Processo digital e integração com o eSocial

A contratação é feita em etapas simples. O trabalhador acessa o aplicativo, faz login com CPF e senha do gov.br, simula o crédito, autoriza o compartilhamento de dados e escolhe a proposta. O eSocial permite que mais de 80 instituições financeiras consultem dados como salário e margem consignável, agilizando a análise.

Inclusão de negativados

Acesso sem consulta rigorosa ao SPC ou Serasa

Uma das principais novidades do programa é a inclusão de trabalhadores com nome negativado. A aprovação é baseada na margem consignável e no saldo do FGTS, sem a necessidade de consultas detalhadas ao SPC ou Serasa.

Essa abordagem viabiliza o acesso ao crédito para milhões de brasileiros com dificuldades em obter financiamento. As taxas de juros, inferiores às de outras modalidades como o cartão de crédito, também são um atrativo.

Benefícios e cuidados na contratação

Juros competitivos e menos burocracia

A modalidade oferece juros até 52% menores que os de empréstimos pessoais tradicionais. Além disso, dispensa convênios com empresas, o que amplia o alcance da iniciativa.

Entretanto, a utilização do FGTS como garantia e o comprometimento de até 35% da renda mensal exigem atenção. Caso o trabalhador seja demitido, até 10% do saldo do FGTS e 100% da multa rescisória podem ser utilizados para quitar o débito.

Nem todos conseguem aprovação

Embora acessível, a aprovação não é automática. Fatores como tempo curto de vínculo empregatício ou saldo baixo no FGTS podem limitar o acesso ao crédito. Também há relatos de recusas sem justificativas detalhadas, mesmo entre trabalhadores que atendem aos critérios básicos.

Alternativas ao consignado

Opções para quem não é aprovado

Para quem não consegue a liberação do crédito consignado CLT, há alternativas como o microcrédito SIM Digital da Caixa, com até R$ 1 mil para pessoas físicas e R$ 3 mil para MEIs. Outra opção é o penhor de bens, que permite empréstimos de até R$ 100 mil com taxas em torno de 1,99% ao mês, utilizando joias ou itens de valor como garantia.

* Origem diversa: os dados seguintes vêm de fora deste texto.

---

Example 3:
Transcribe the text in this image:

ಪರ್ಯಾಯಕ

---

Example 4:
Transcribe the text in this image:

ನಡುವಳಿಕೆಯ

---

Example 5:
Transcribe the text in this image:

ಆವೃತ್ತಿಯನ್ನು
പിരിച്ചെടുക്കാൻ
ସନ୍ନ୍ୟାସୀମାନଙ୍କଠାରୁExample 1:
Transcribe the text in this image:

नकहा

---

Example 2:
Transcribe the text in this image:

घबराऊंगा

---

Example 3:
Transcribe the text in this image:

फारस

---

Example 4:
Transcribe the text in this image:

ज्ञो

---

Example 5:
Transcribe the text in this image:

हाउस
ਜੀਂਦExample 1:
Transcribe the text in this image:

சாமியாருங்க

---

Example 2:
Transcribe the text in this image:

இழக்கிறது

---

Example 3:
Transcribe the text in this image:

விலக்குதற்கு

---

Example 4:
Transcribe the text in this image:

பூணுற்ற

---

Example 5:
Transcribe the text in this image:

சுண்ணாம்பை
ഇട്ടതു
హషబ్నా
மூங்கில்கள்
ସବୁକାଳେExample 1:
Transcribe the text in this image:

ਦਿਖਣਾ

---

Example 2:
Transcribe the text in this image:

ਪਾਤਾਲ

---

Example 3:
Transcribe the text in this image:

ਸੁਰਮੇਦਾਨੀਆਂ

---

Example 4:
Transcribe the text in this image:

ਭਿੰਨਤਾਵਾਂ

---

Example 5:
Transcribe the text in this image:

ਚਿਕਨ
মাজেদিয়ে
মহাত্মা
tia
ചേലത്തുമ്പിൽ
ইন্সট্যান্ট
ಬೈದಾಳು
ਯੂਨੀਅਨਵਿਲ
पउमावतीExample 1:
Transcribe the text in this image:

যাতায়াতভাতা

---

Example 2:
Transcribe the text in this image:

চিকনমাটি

Dados do programa e impacto social

Adesão expressiva e potencial de movimentar R$ 120 bilhões

De acordo com a Febraban, o programa tem potencial para movimentar até R$ 120 bilhões em quatro anos, beneficiando cerca de 19 milhões de trabalhadores. Até abril de 2025, 8,7 milhões de solicitações foram registradas e 64,7 milhões de simulações realizadas no aplicativo.

O ambiente competitivo entre instituições financeiras participantes, lideradas pela Caixa Econômica Federal, colabora para oferecer condições mais vantajosas aos trabalhadores.

Inclusão de categorias antes excluídas

Trabalhadores domésticos, rurais e MEIs

A inclusão de empregados domésticos, rurais e contratados por MEIs representa um avanço no acesso ao crédito. Estes grupos historicamente enfrentaram barreiras para obtenção de financiamento. A exigência de vínculo formal registrado no eSocial estimula a formalização do mercado de trabalho.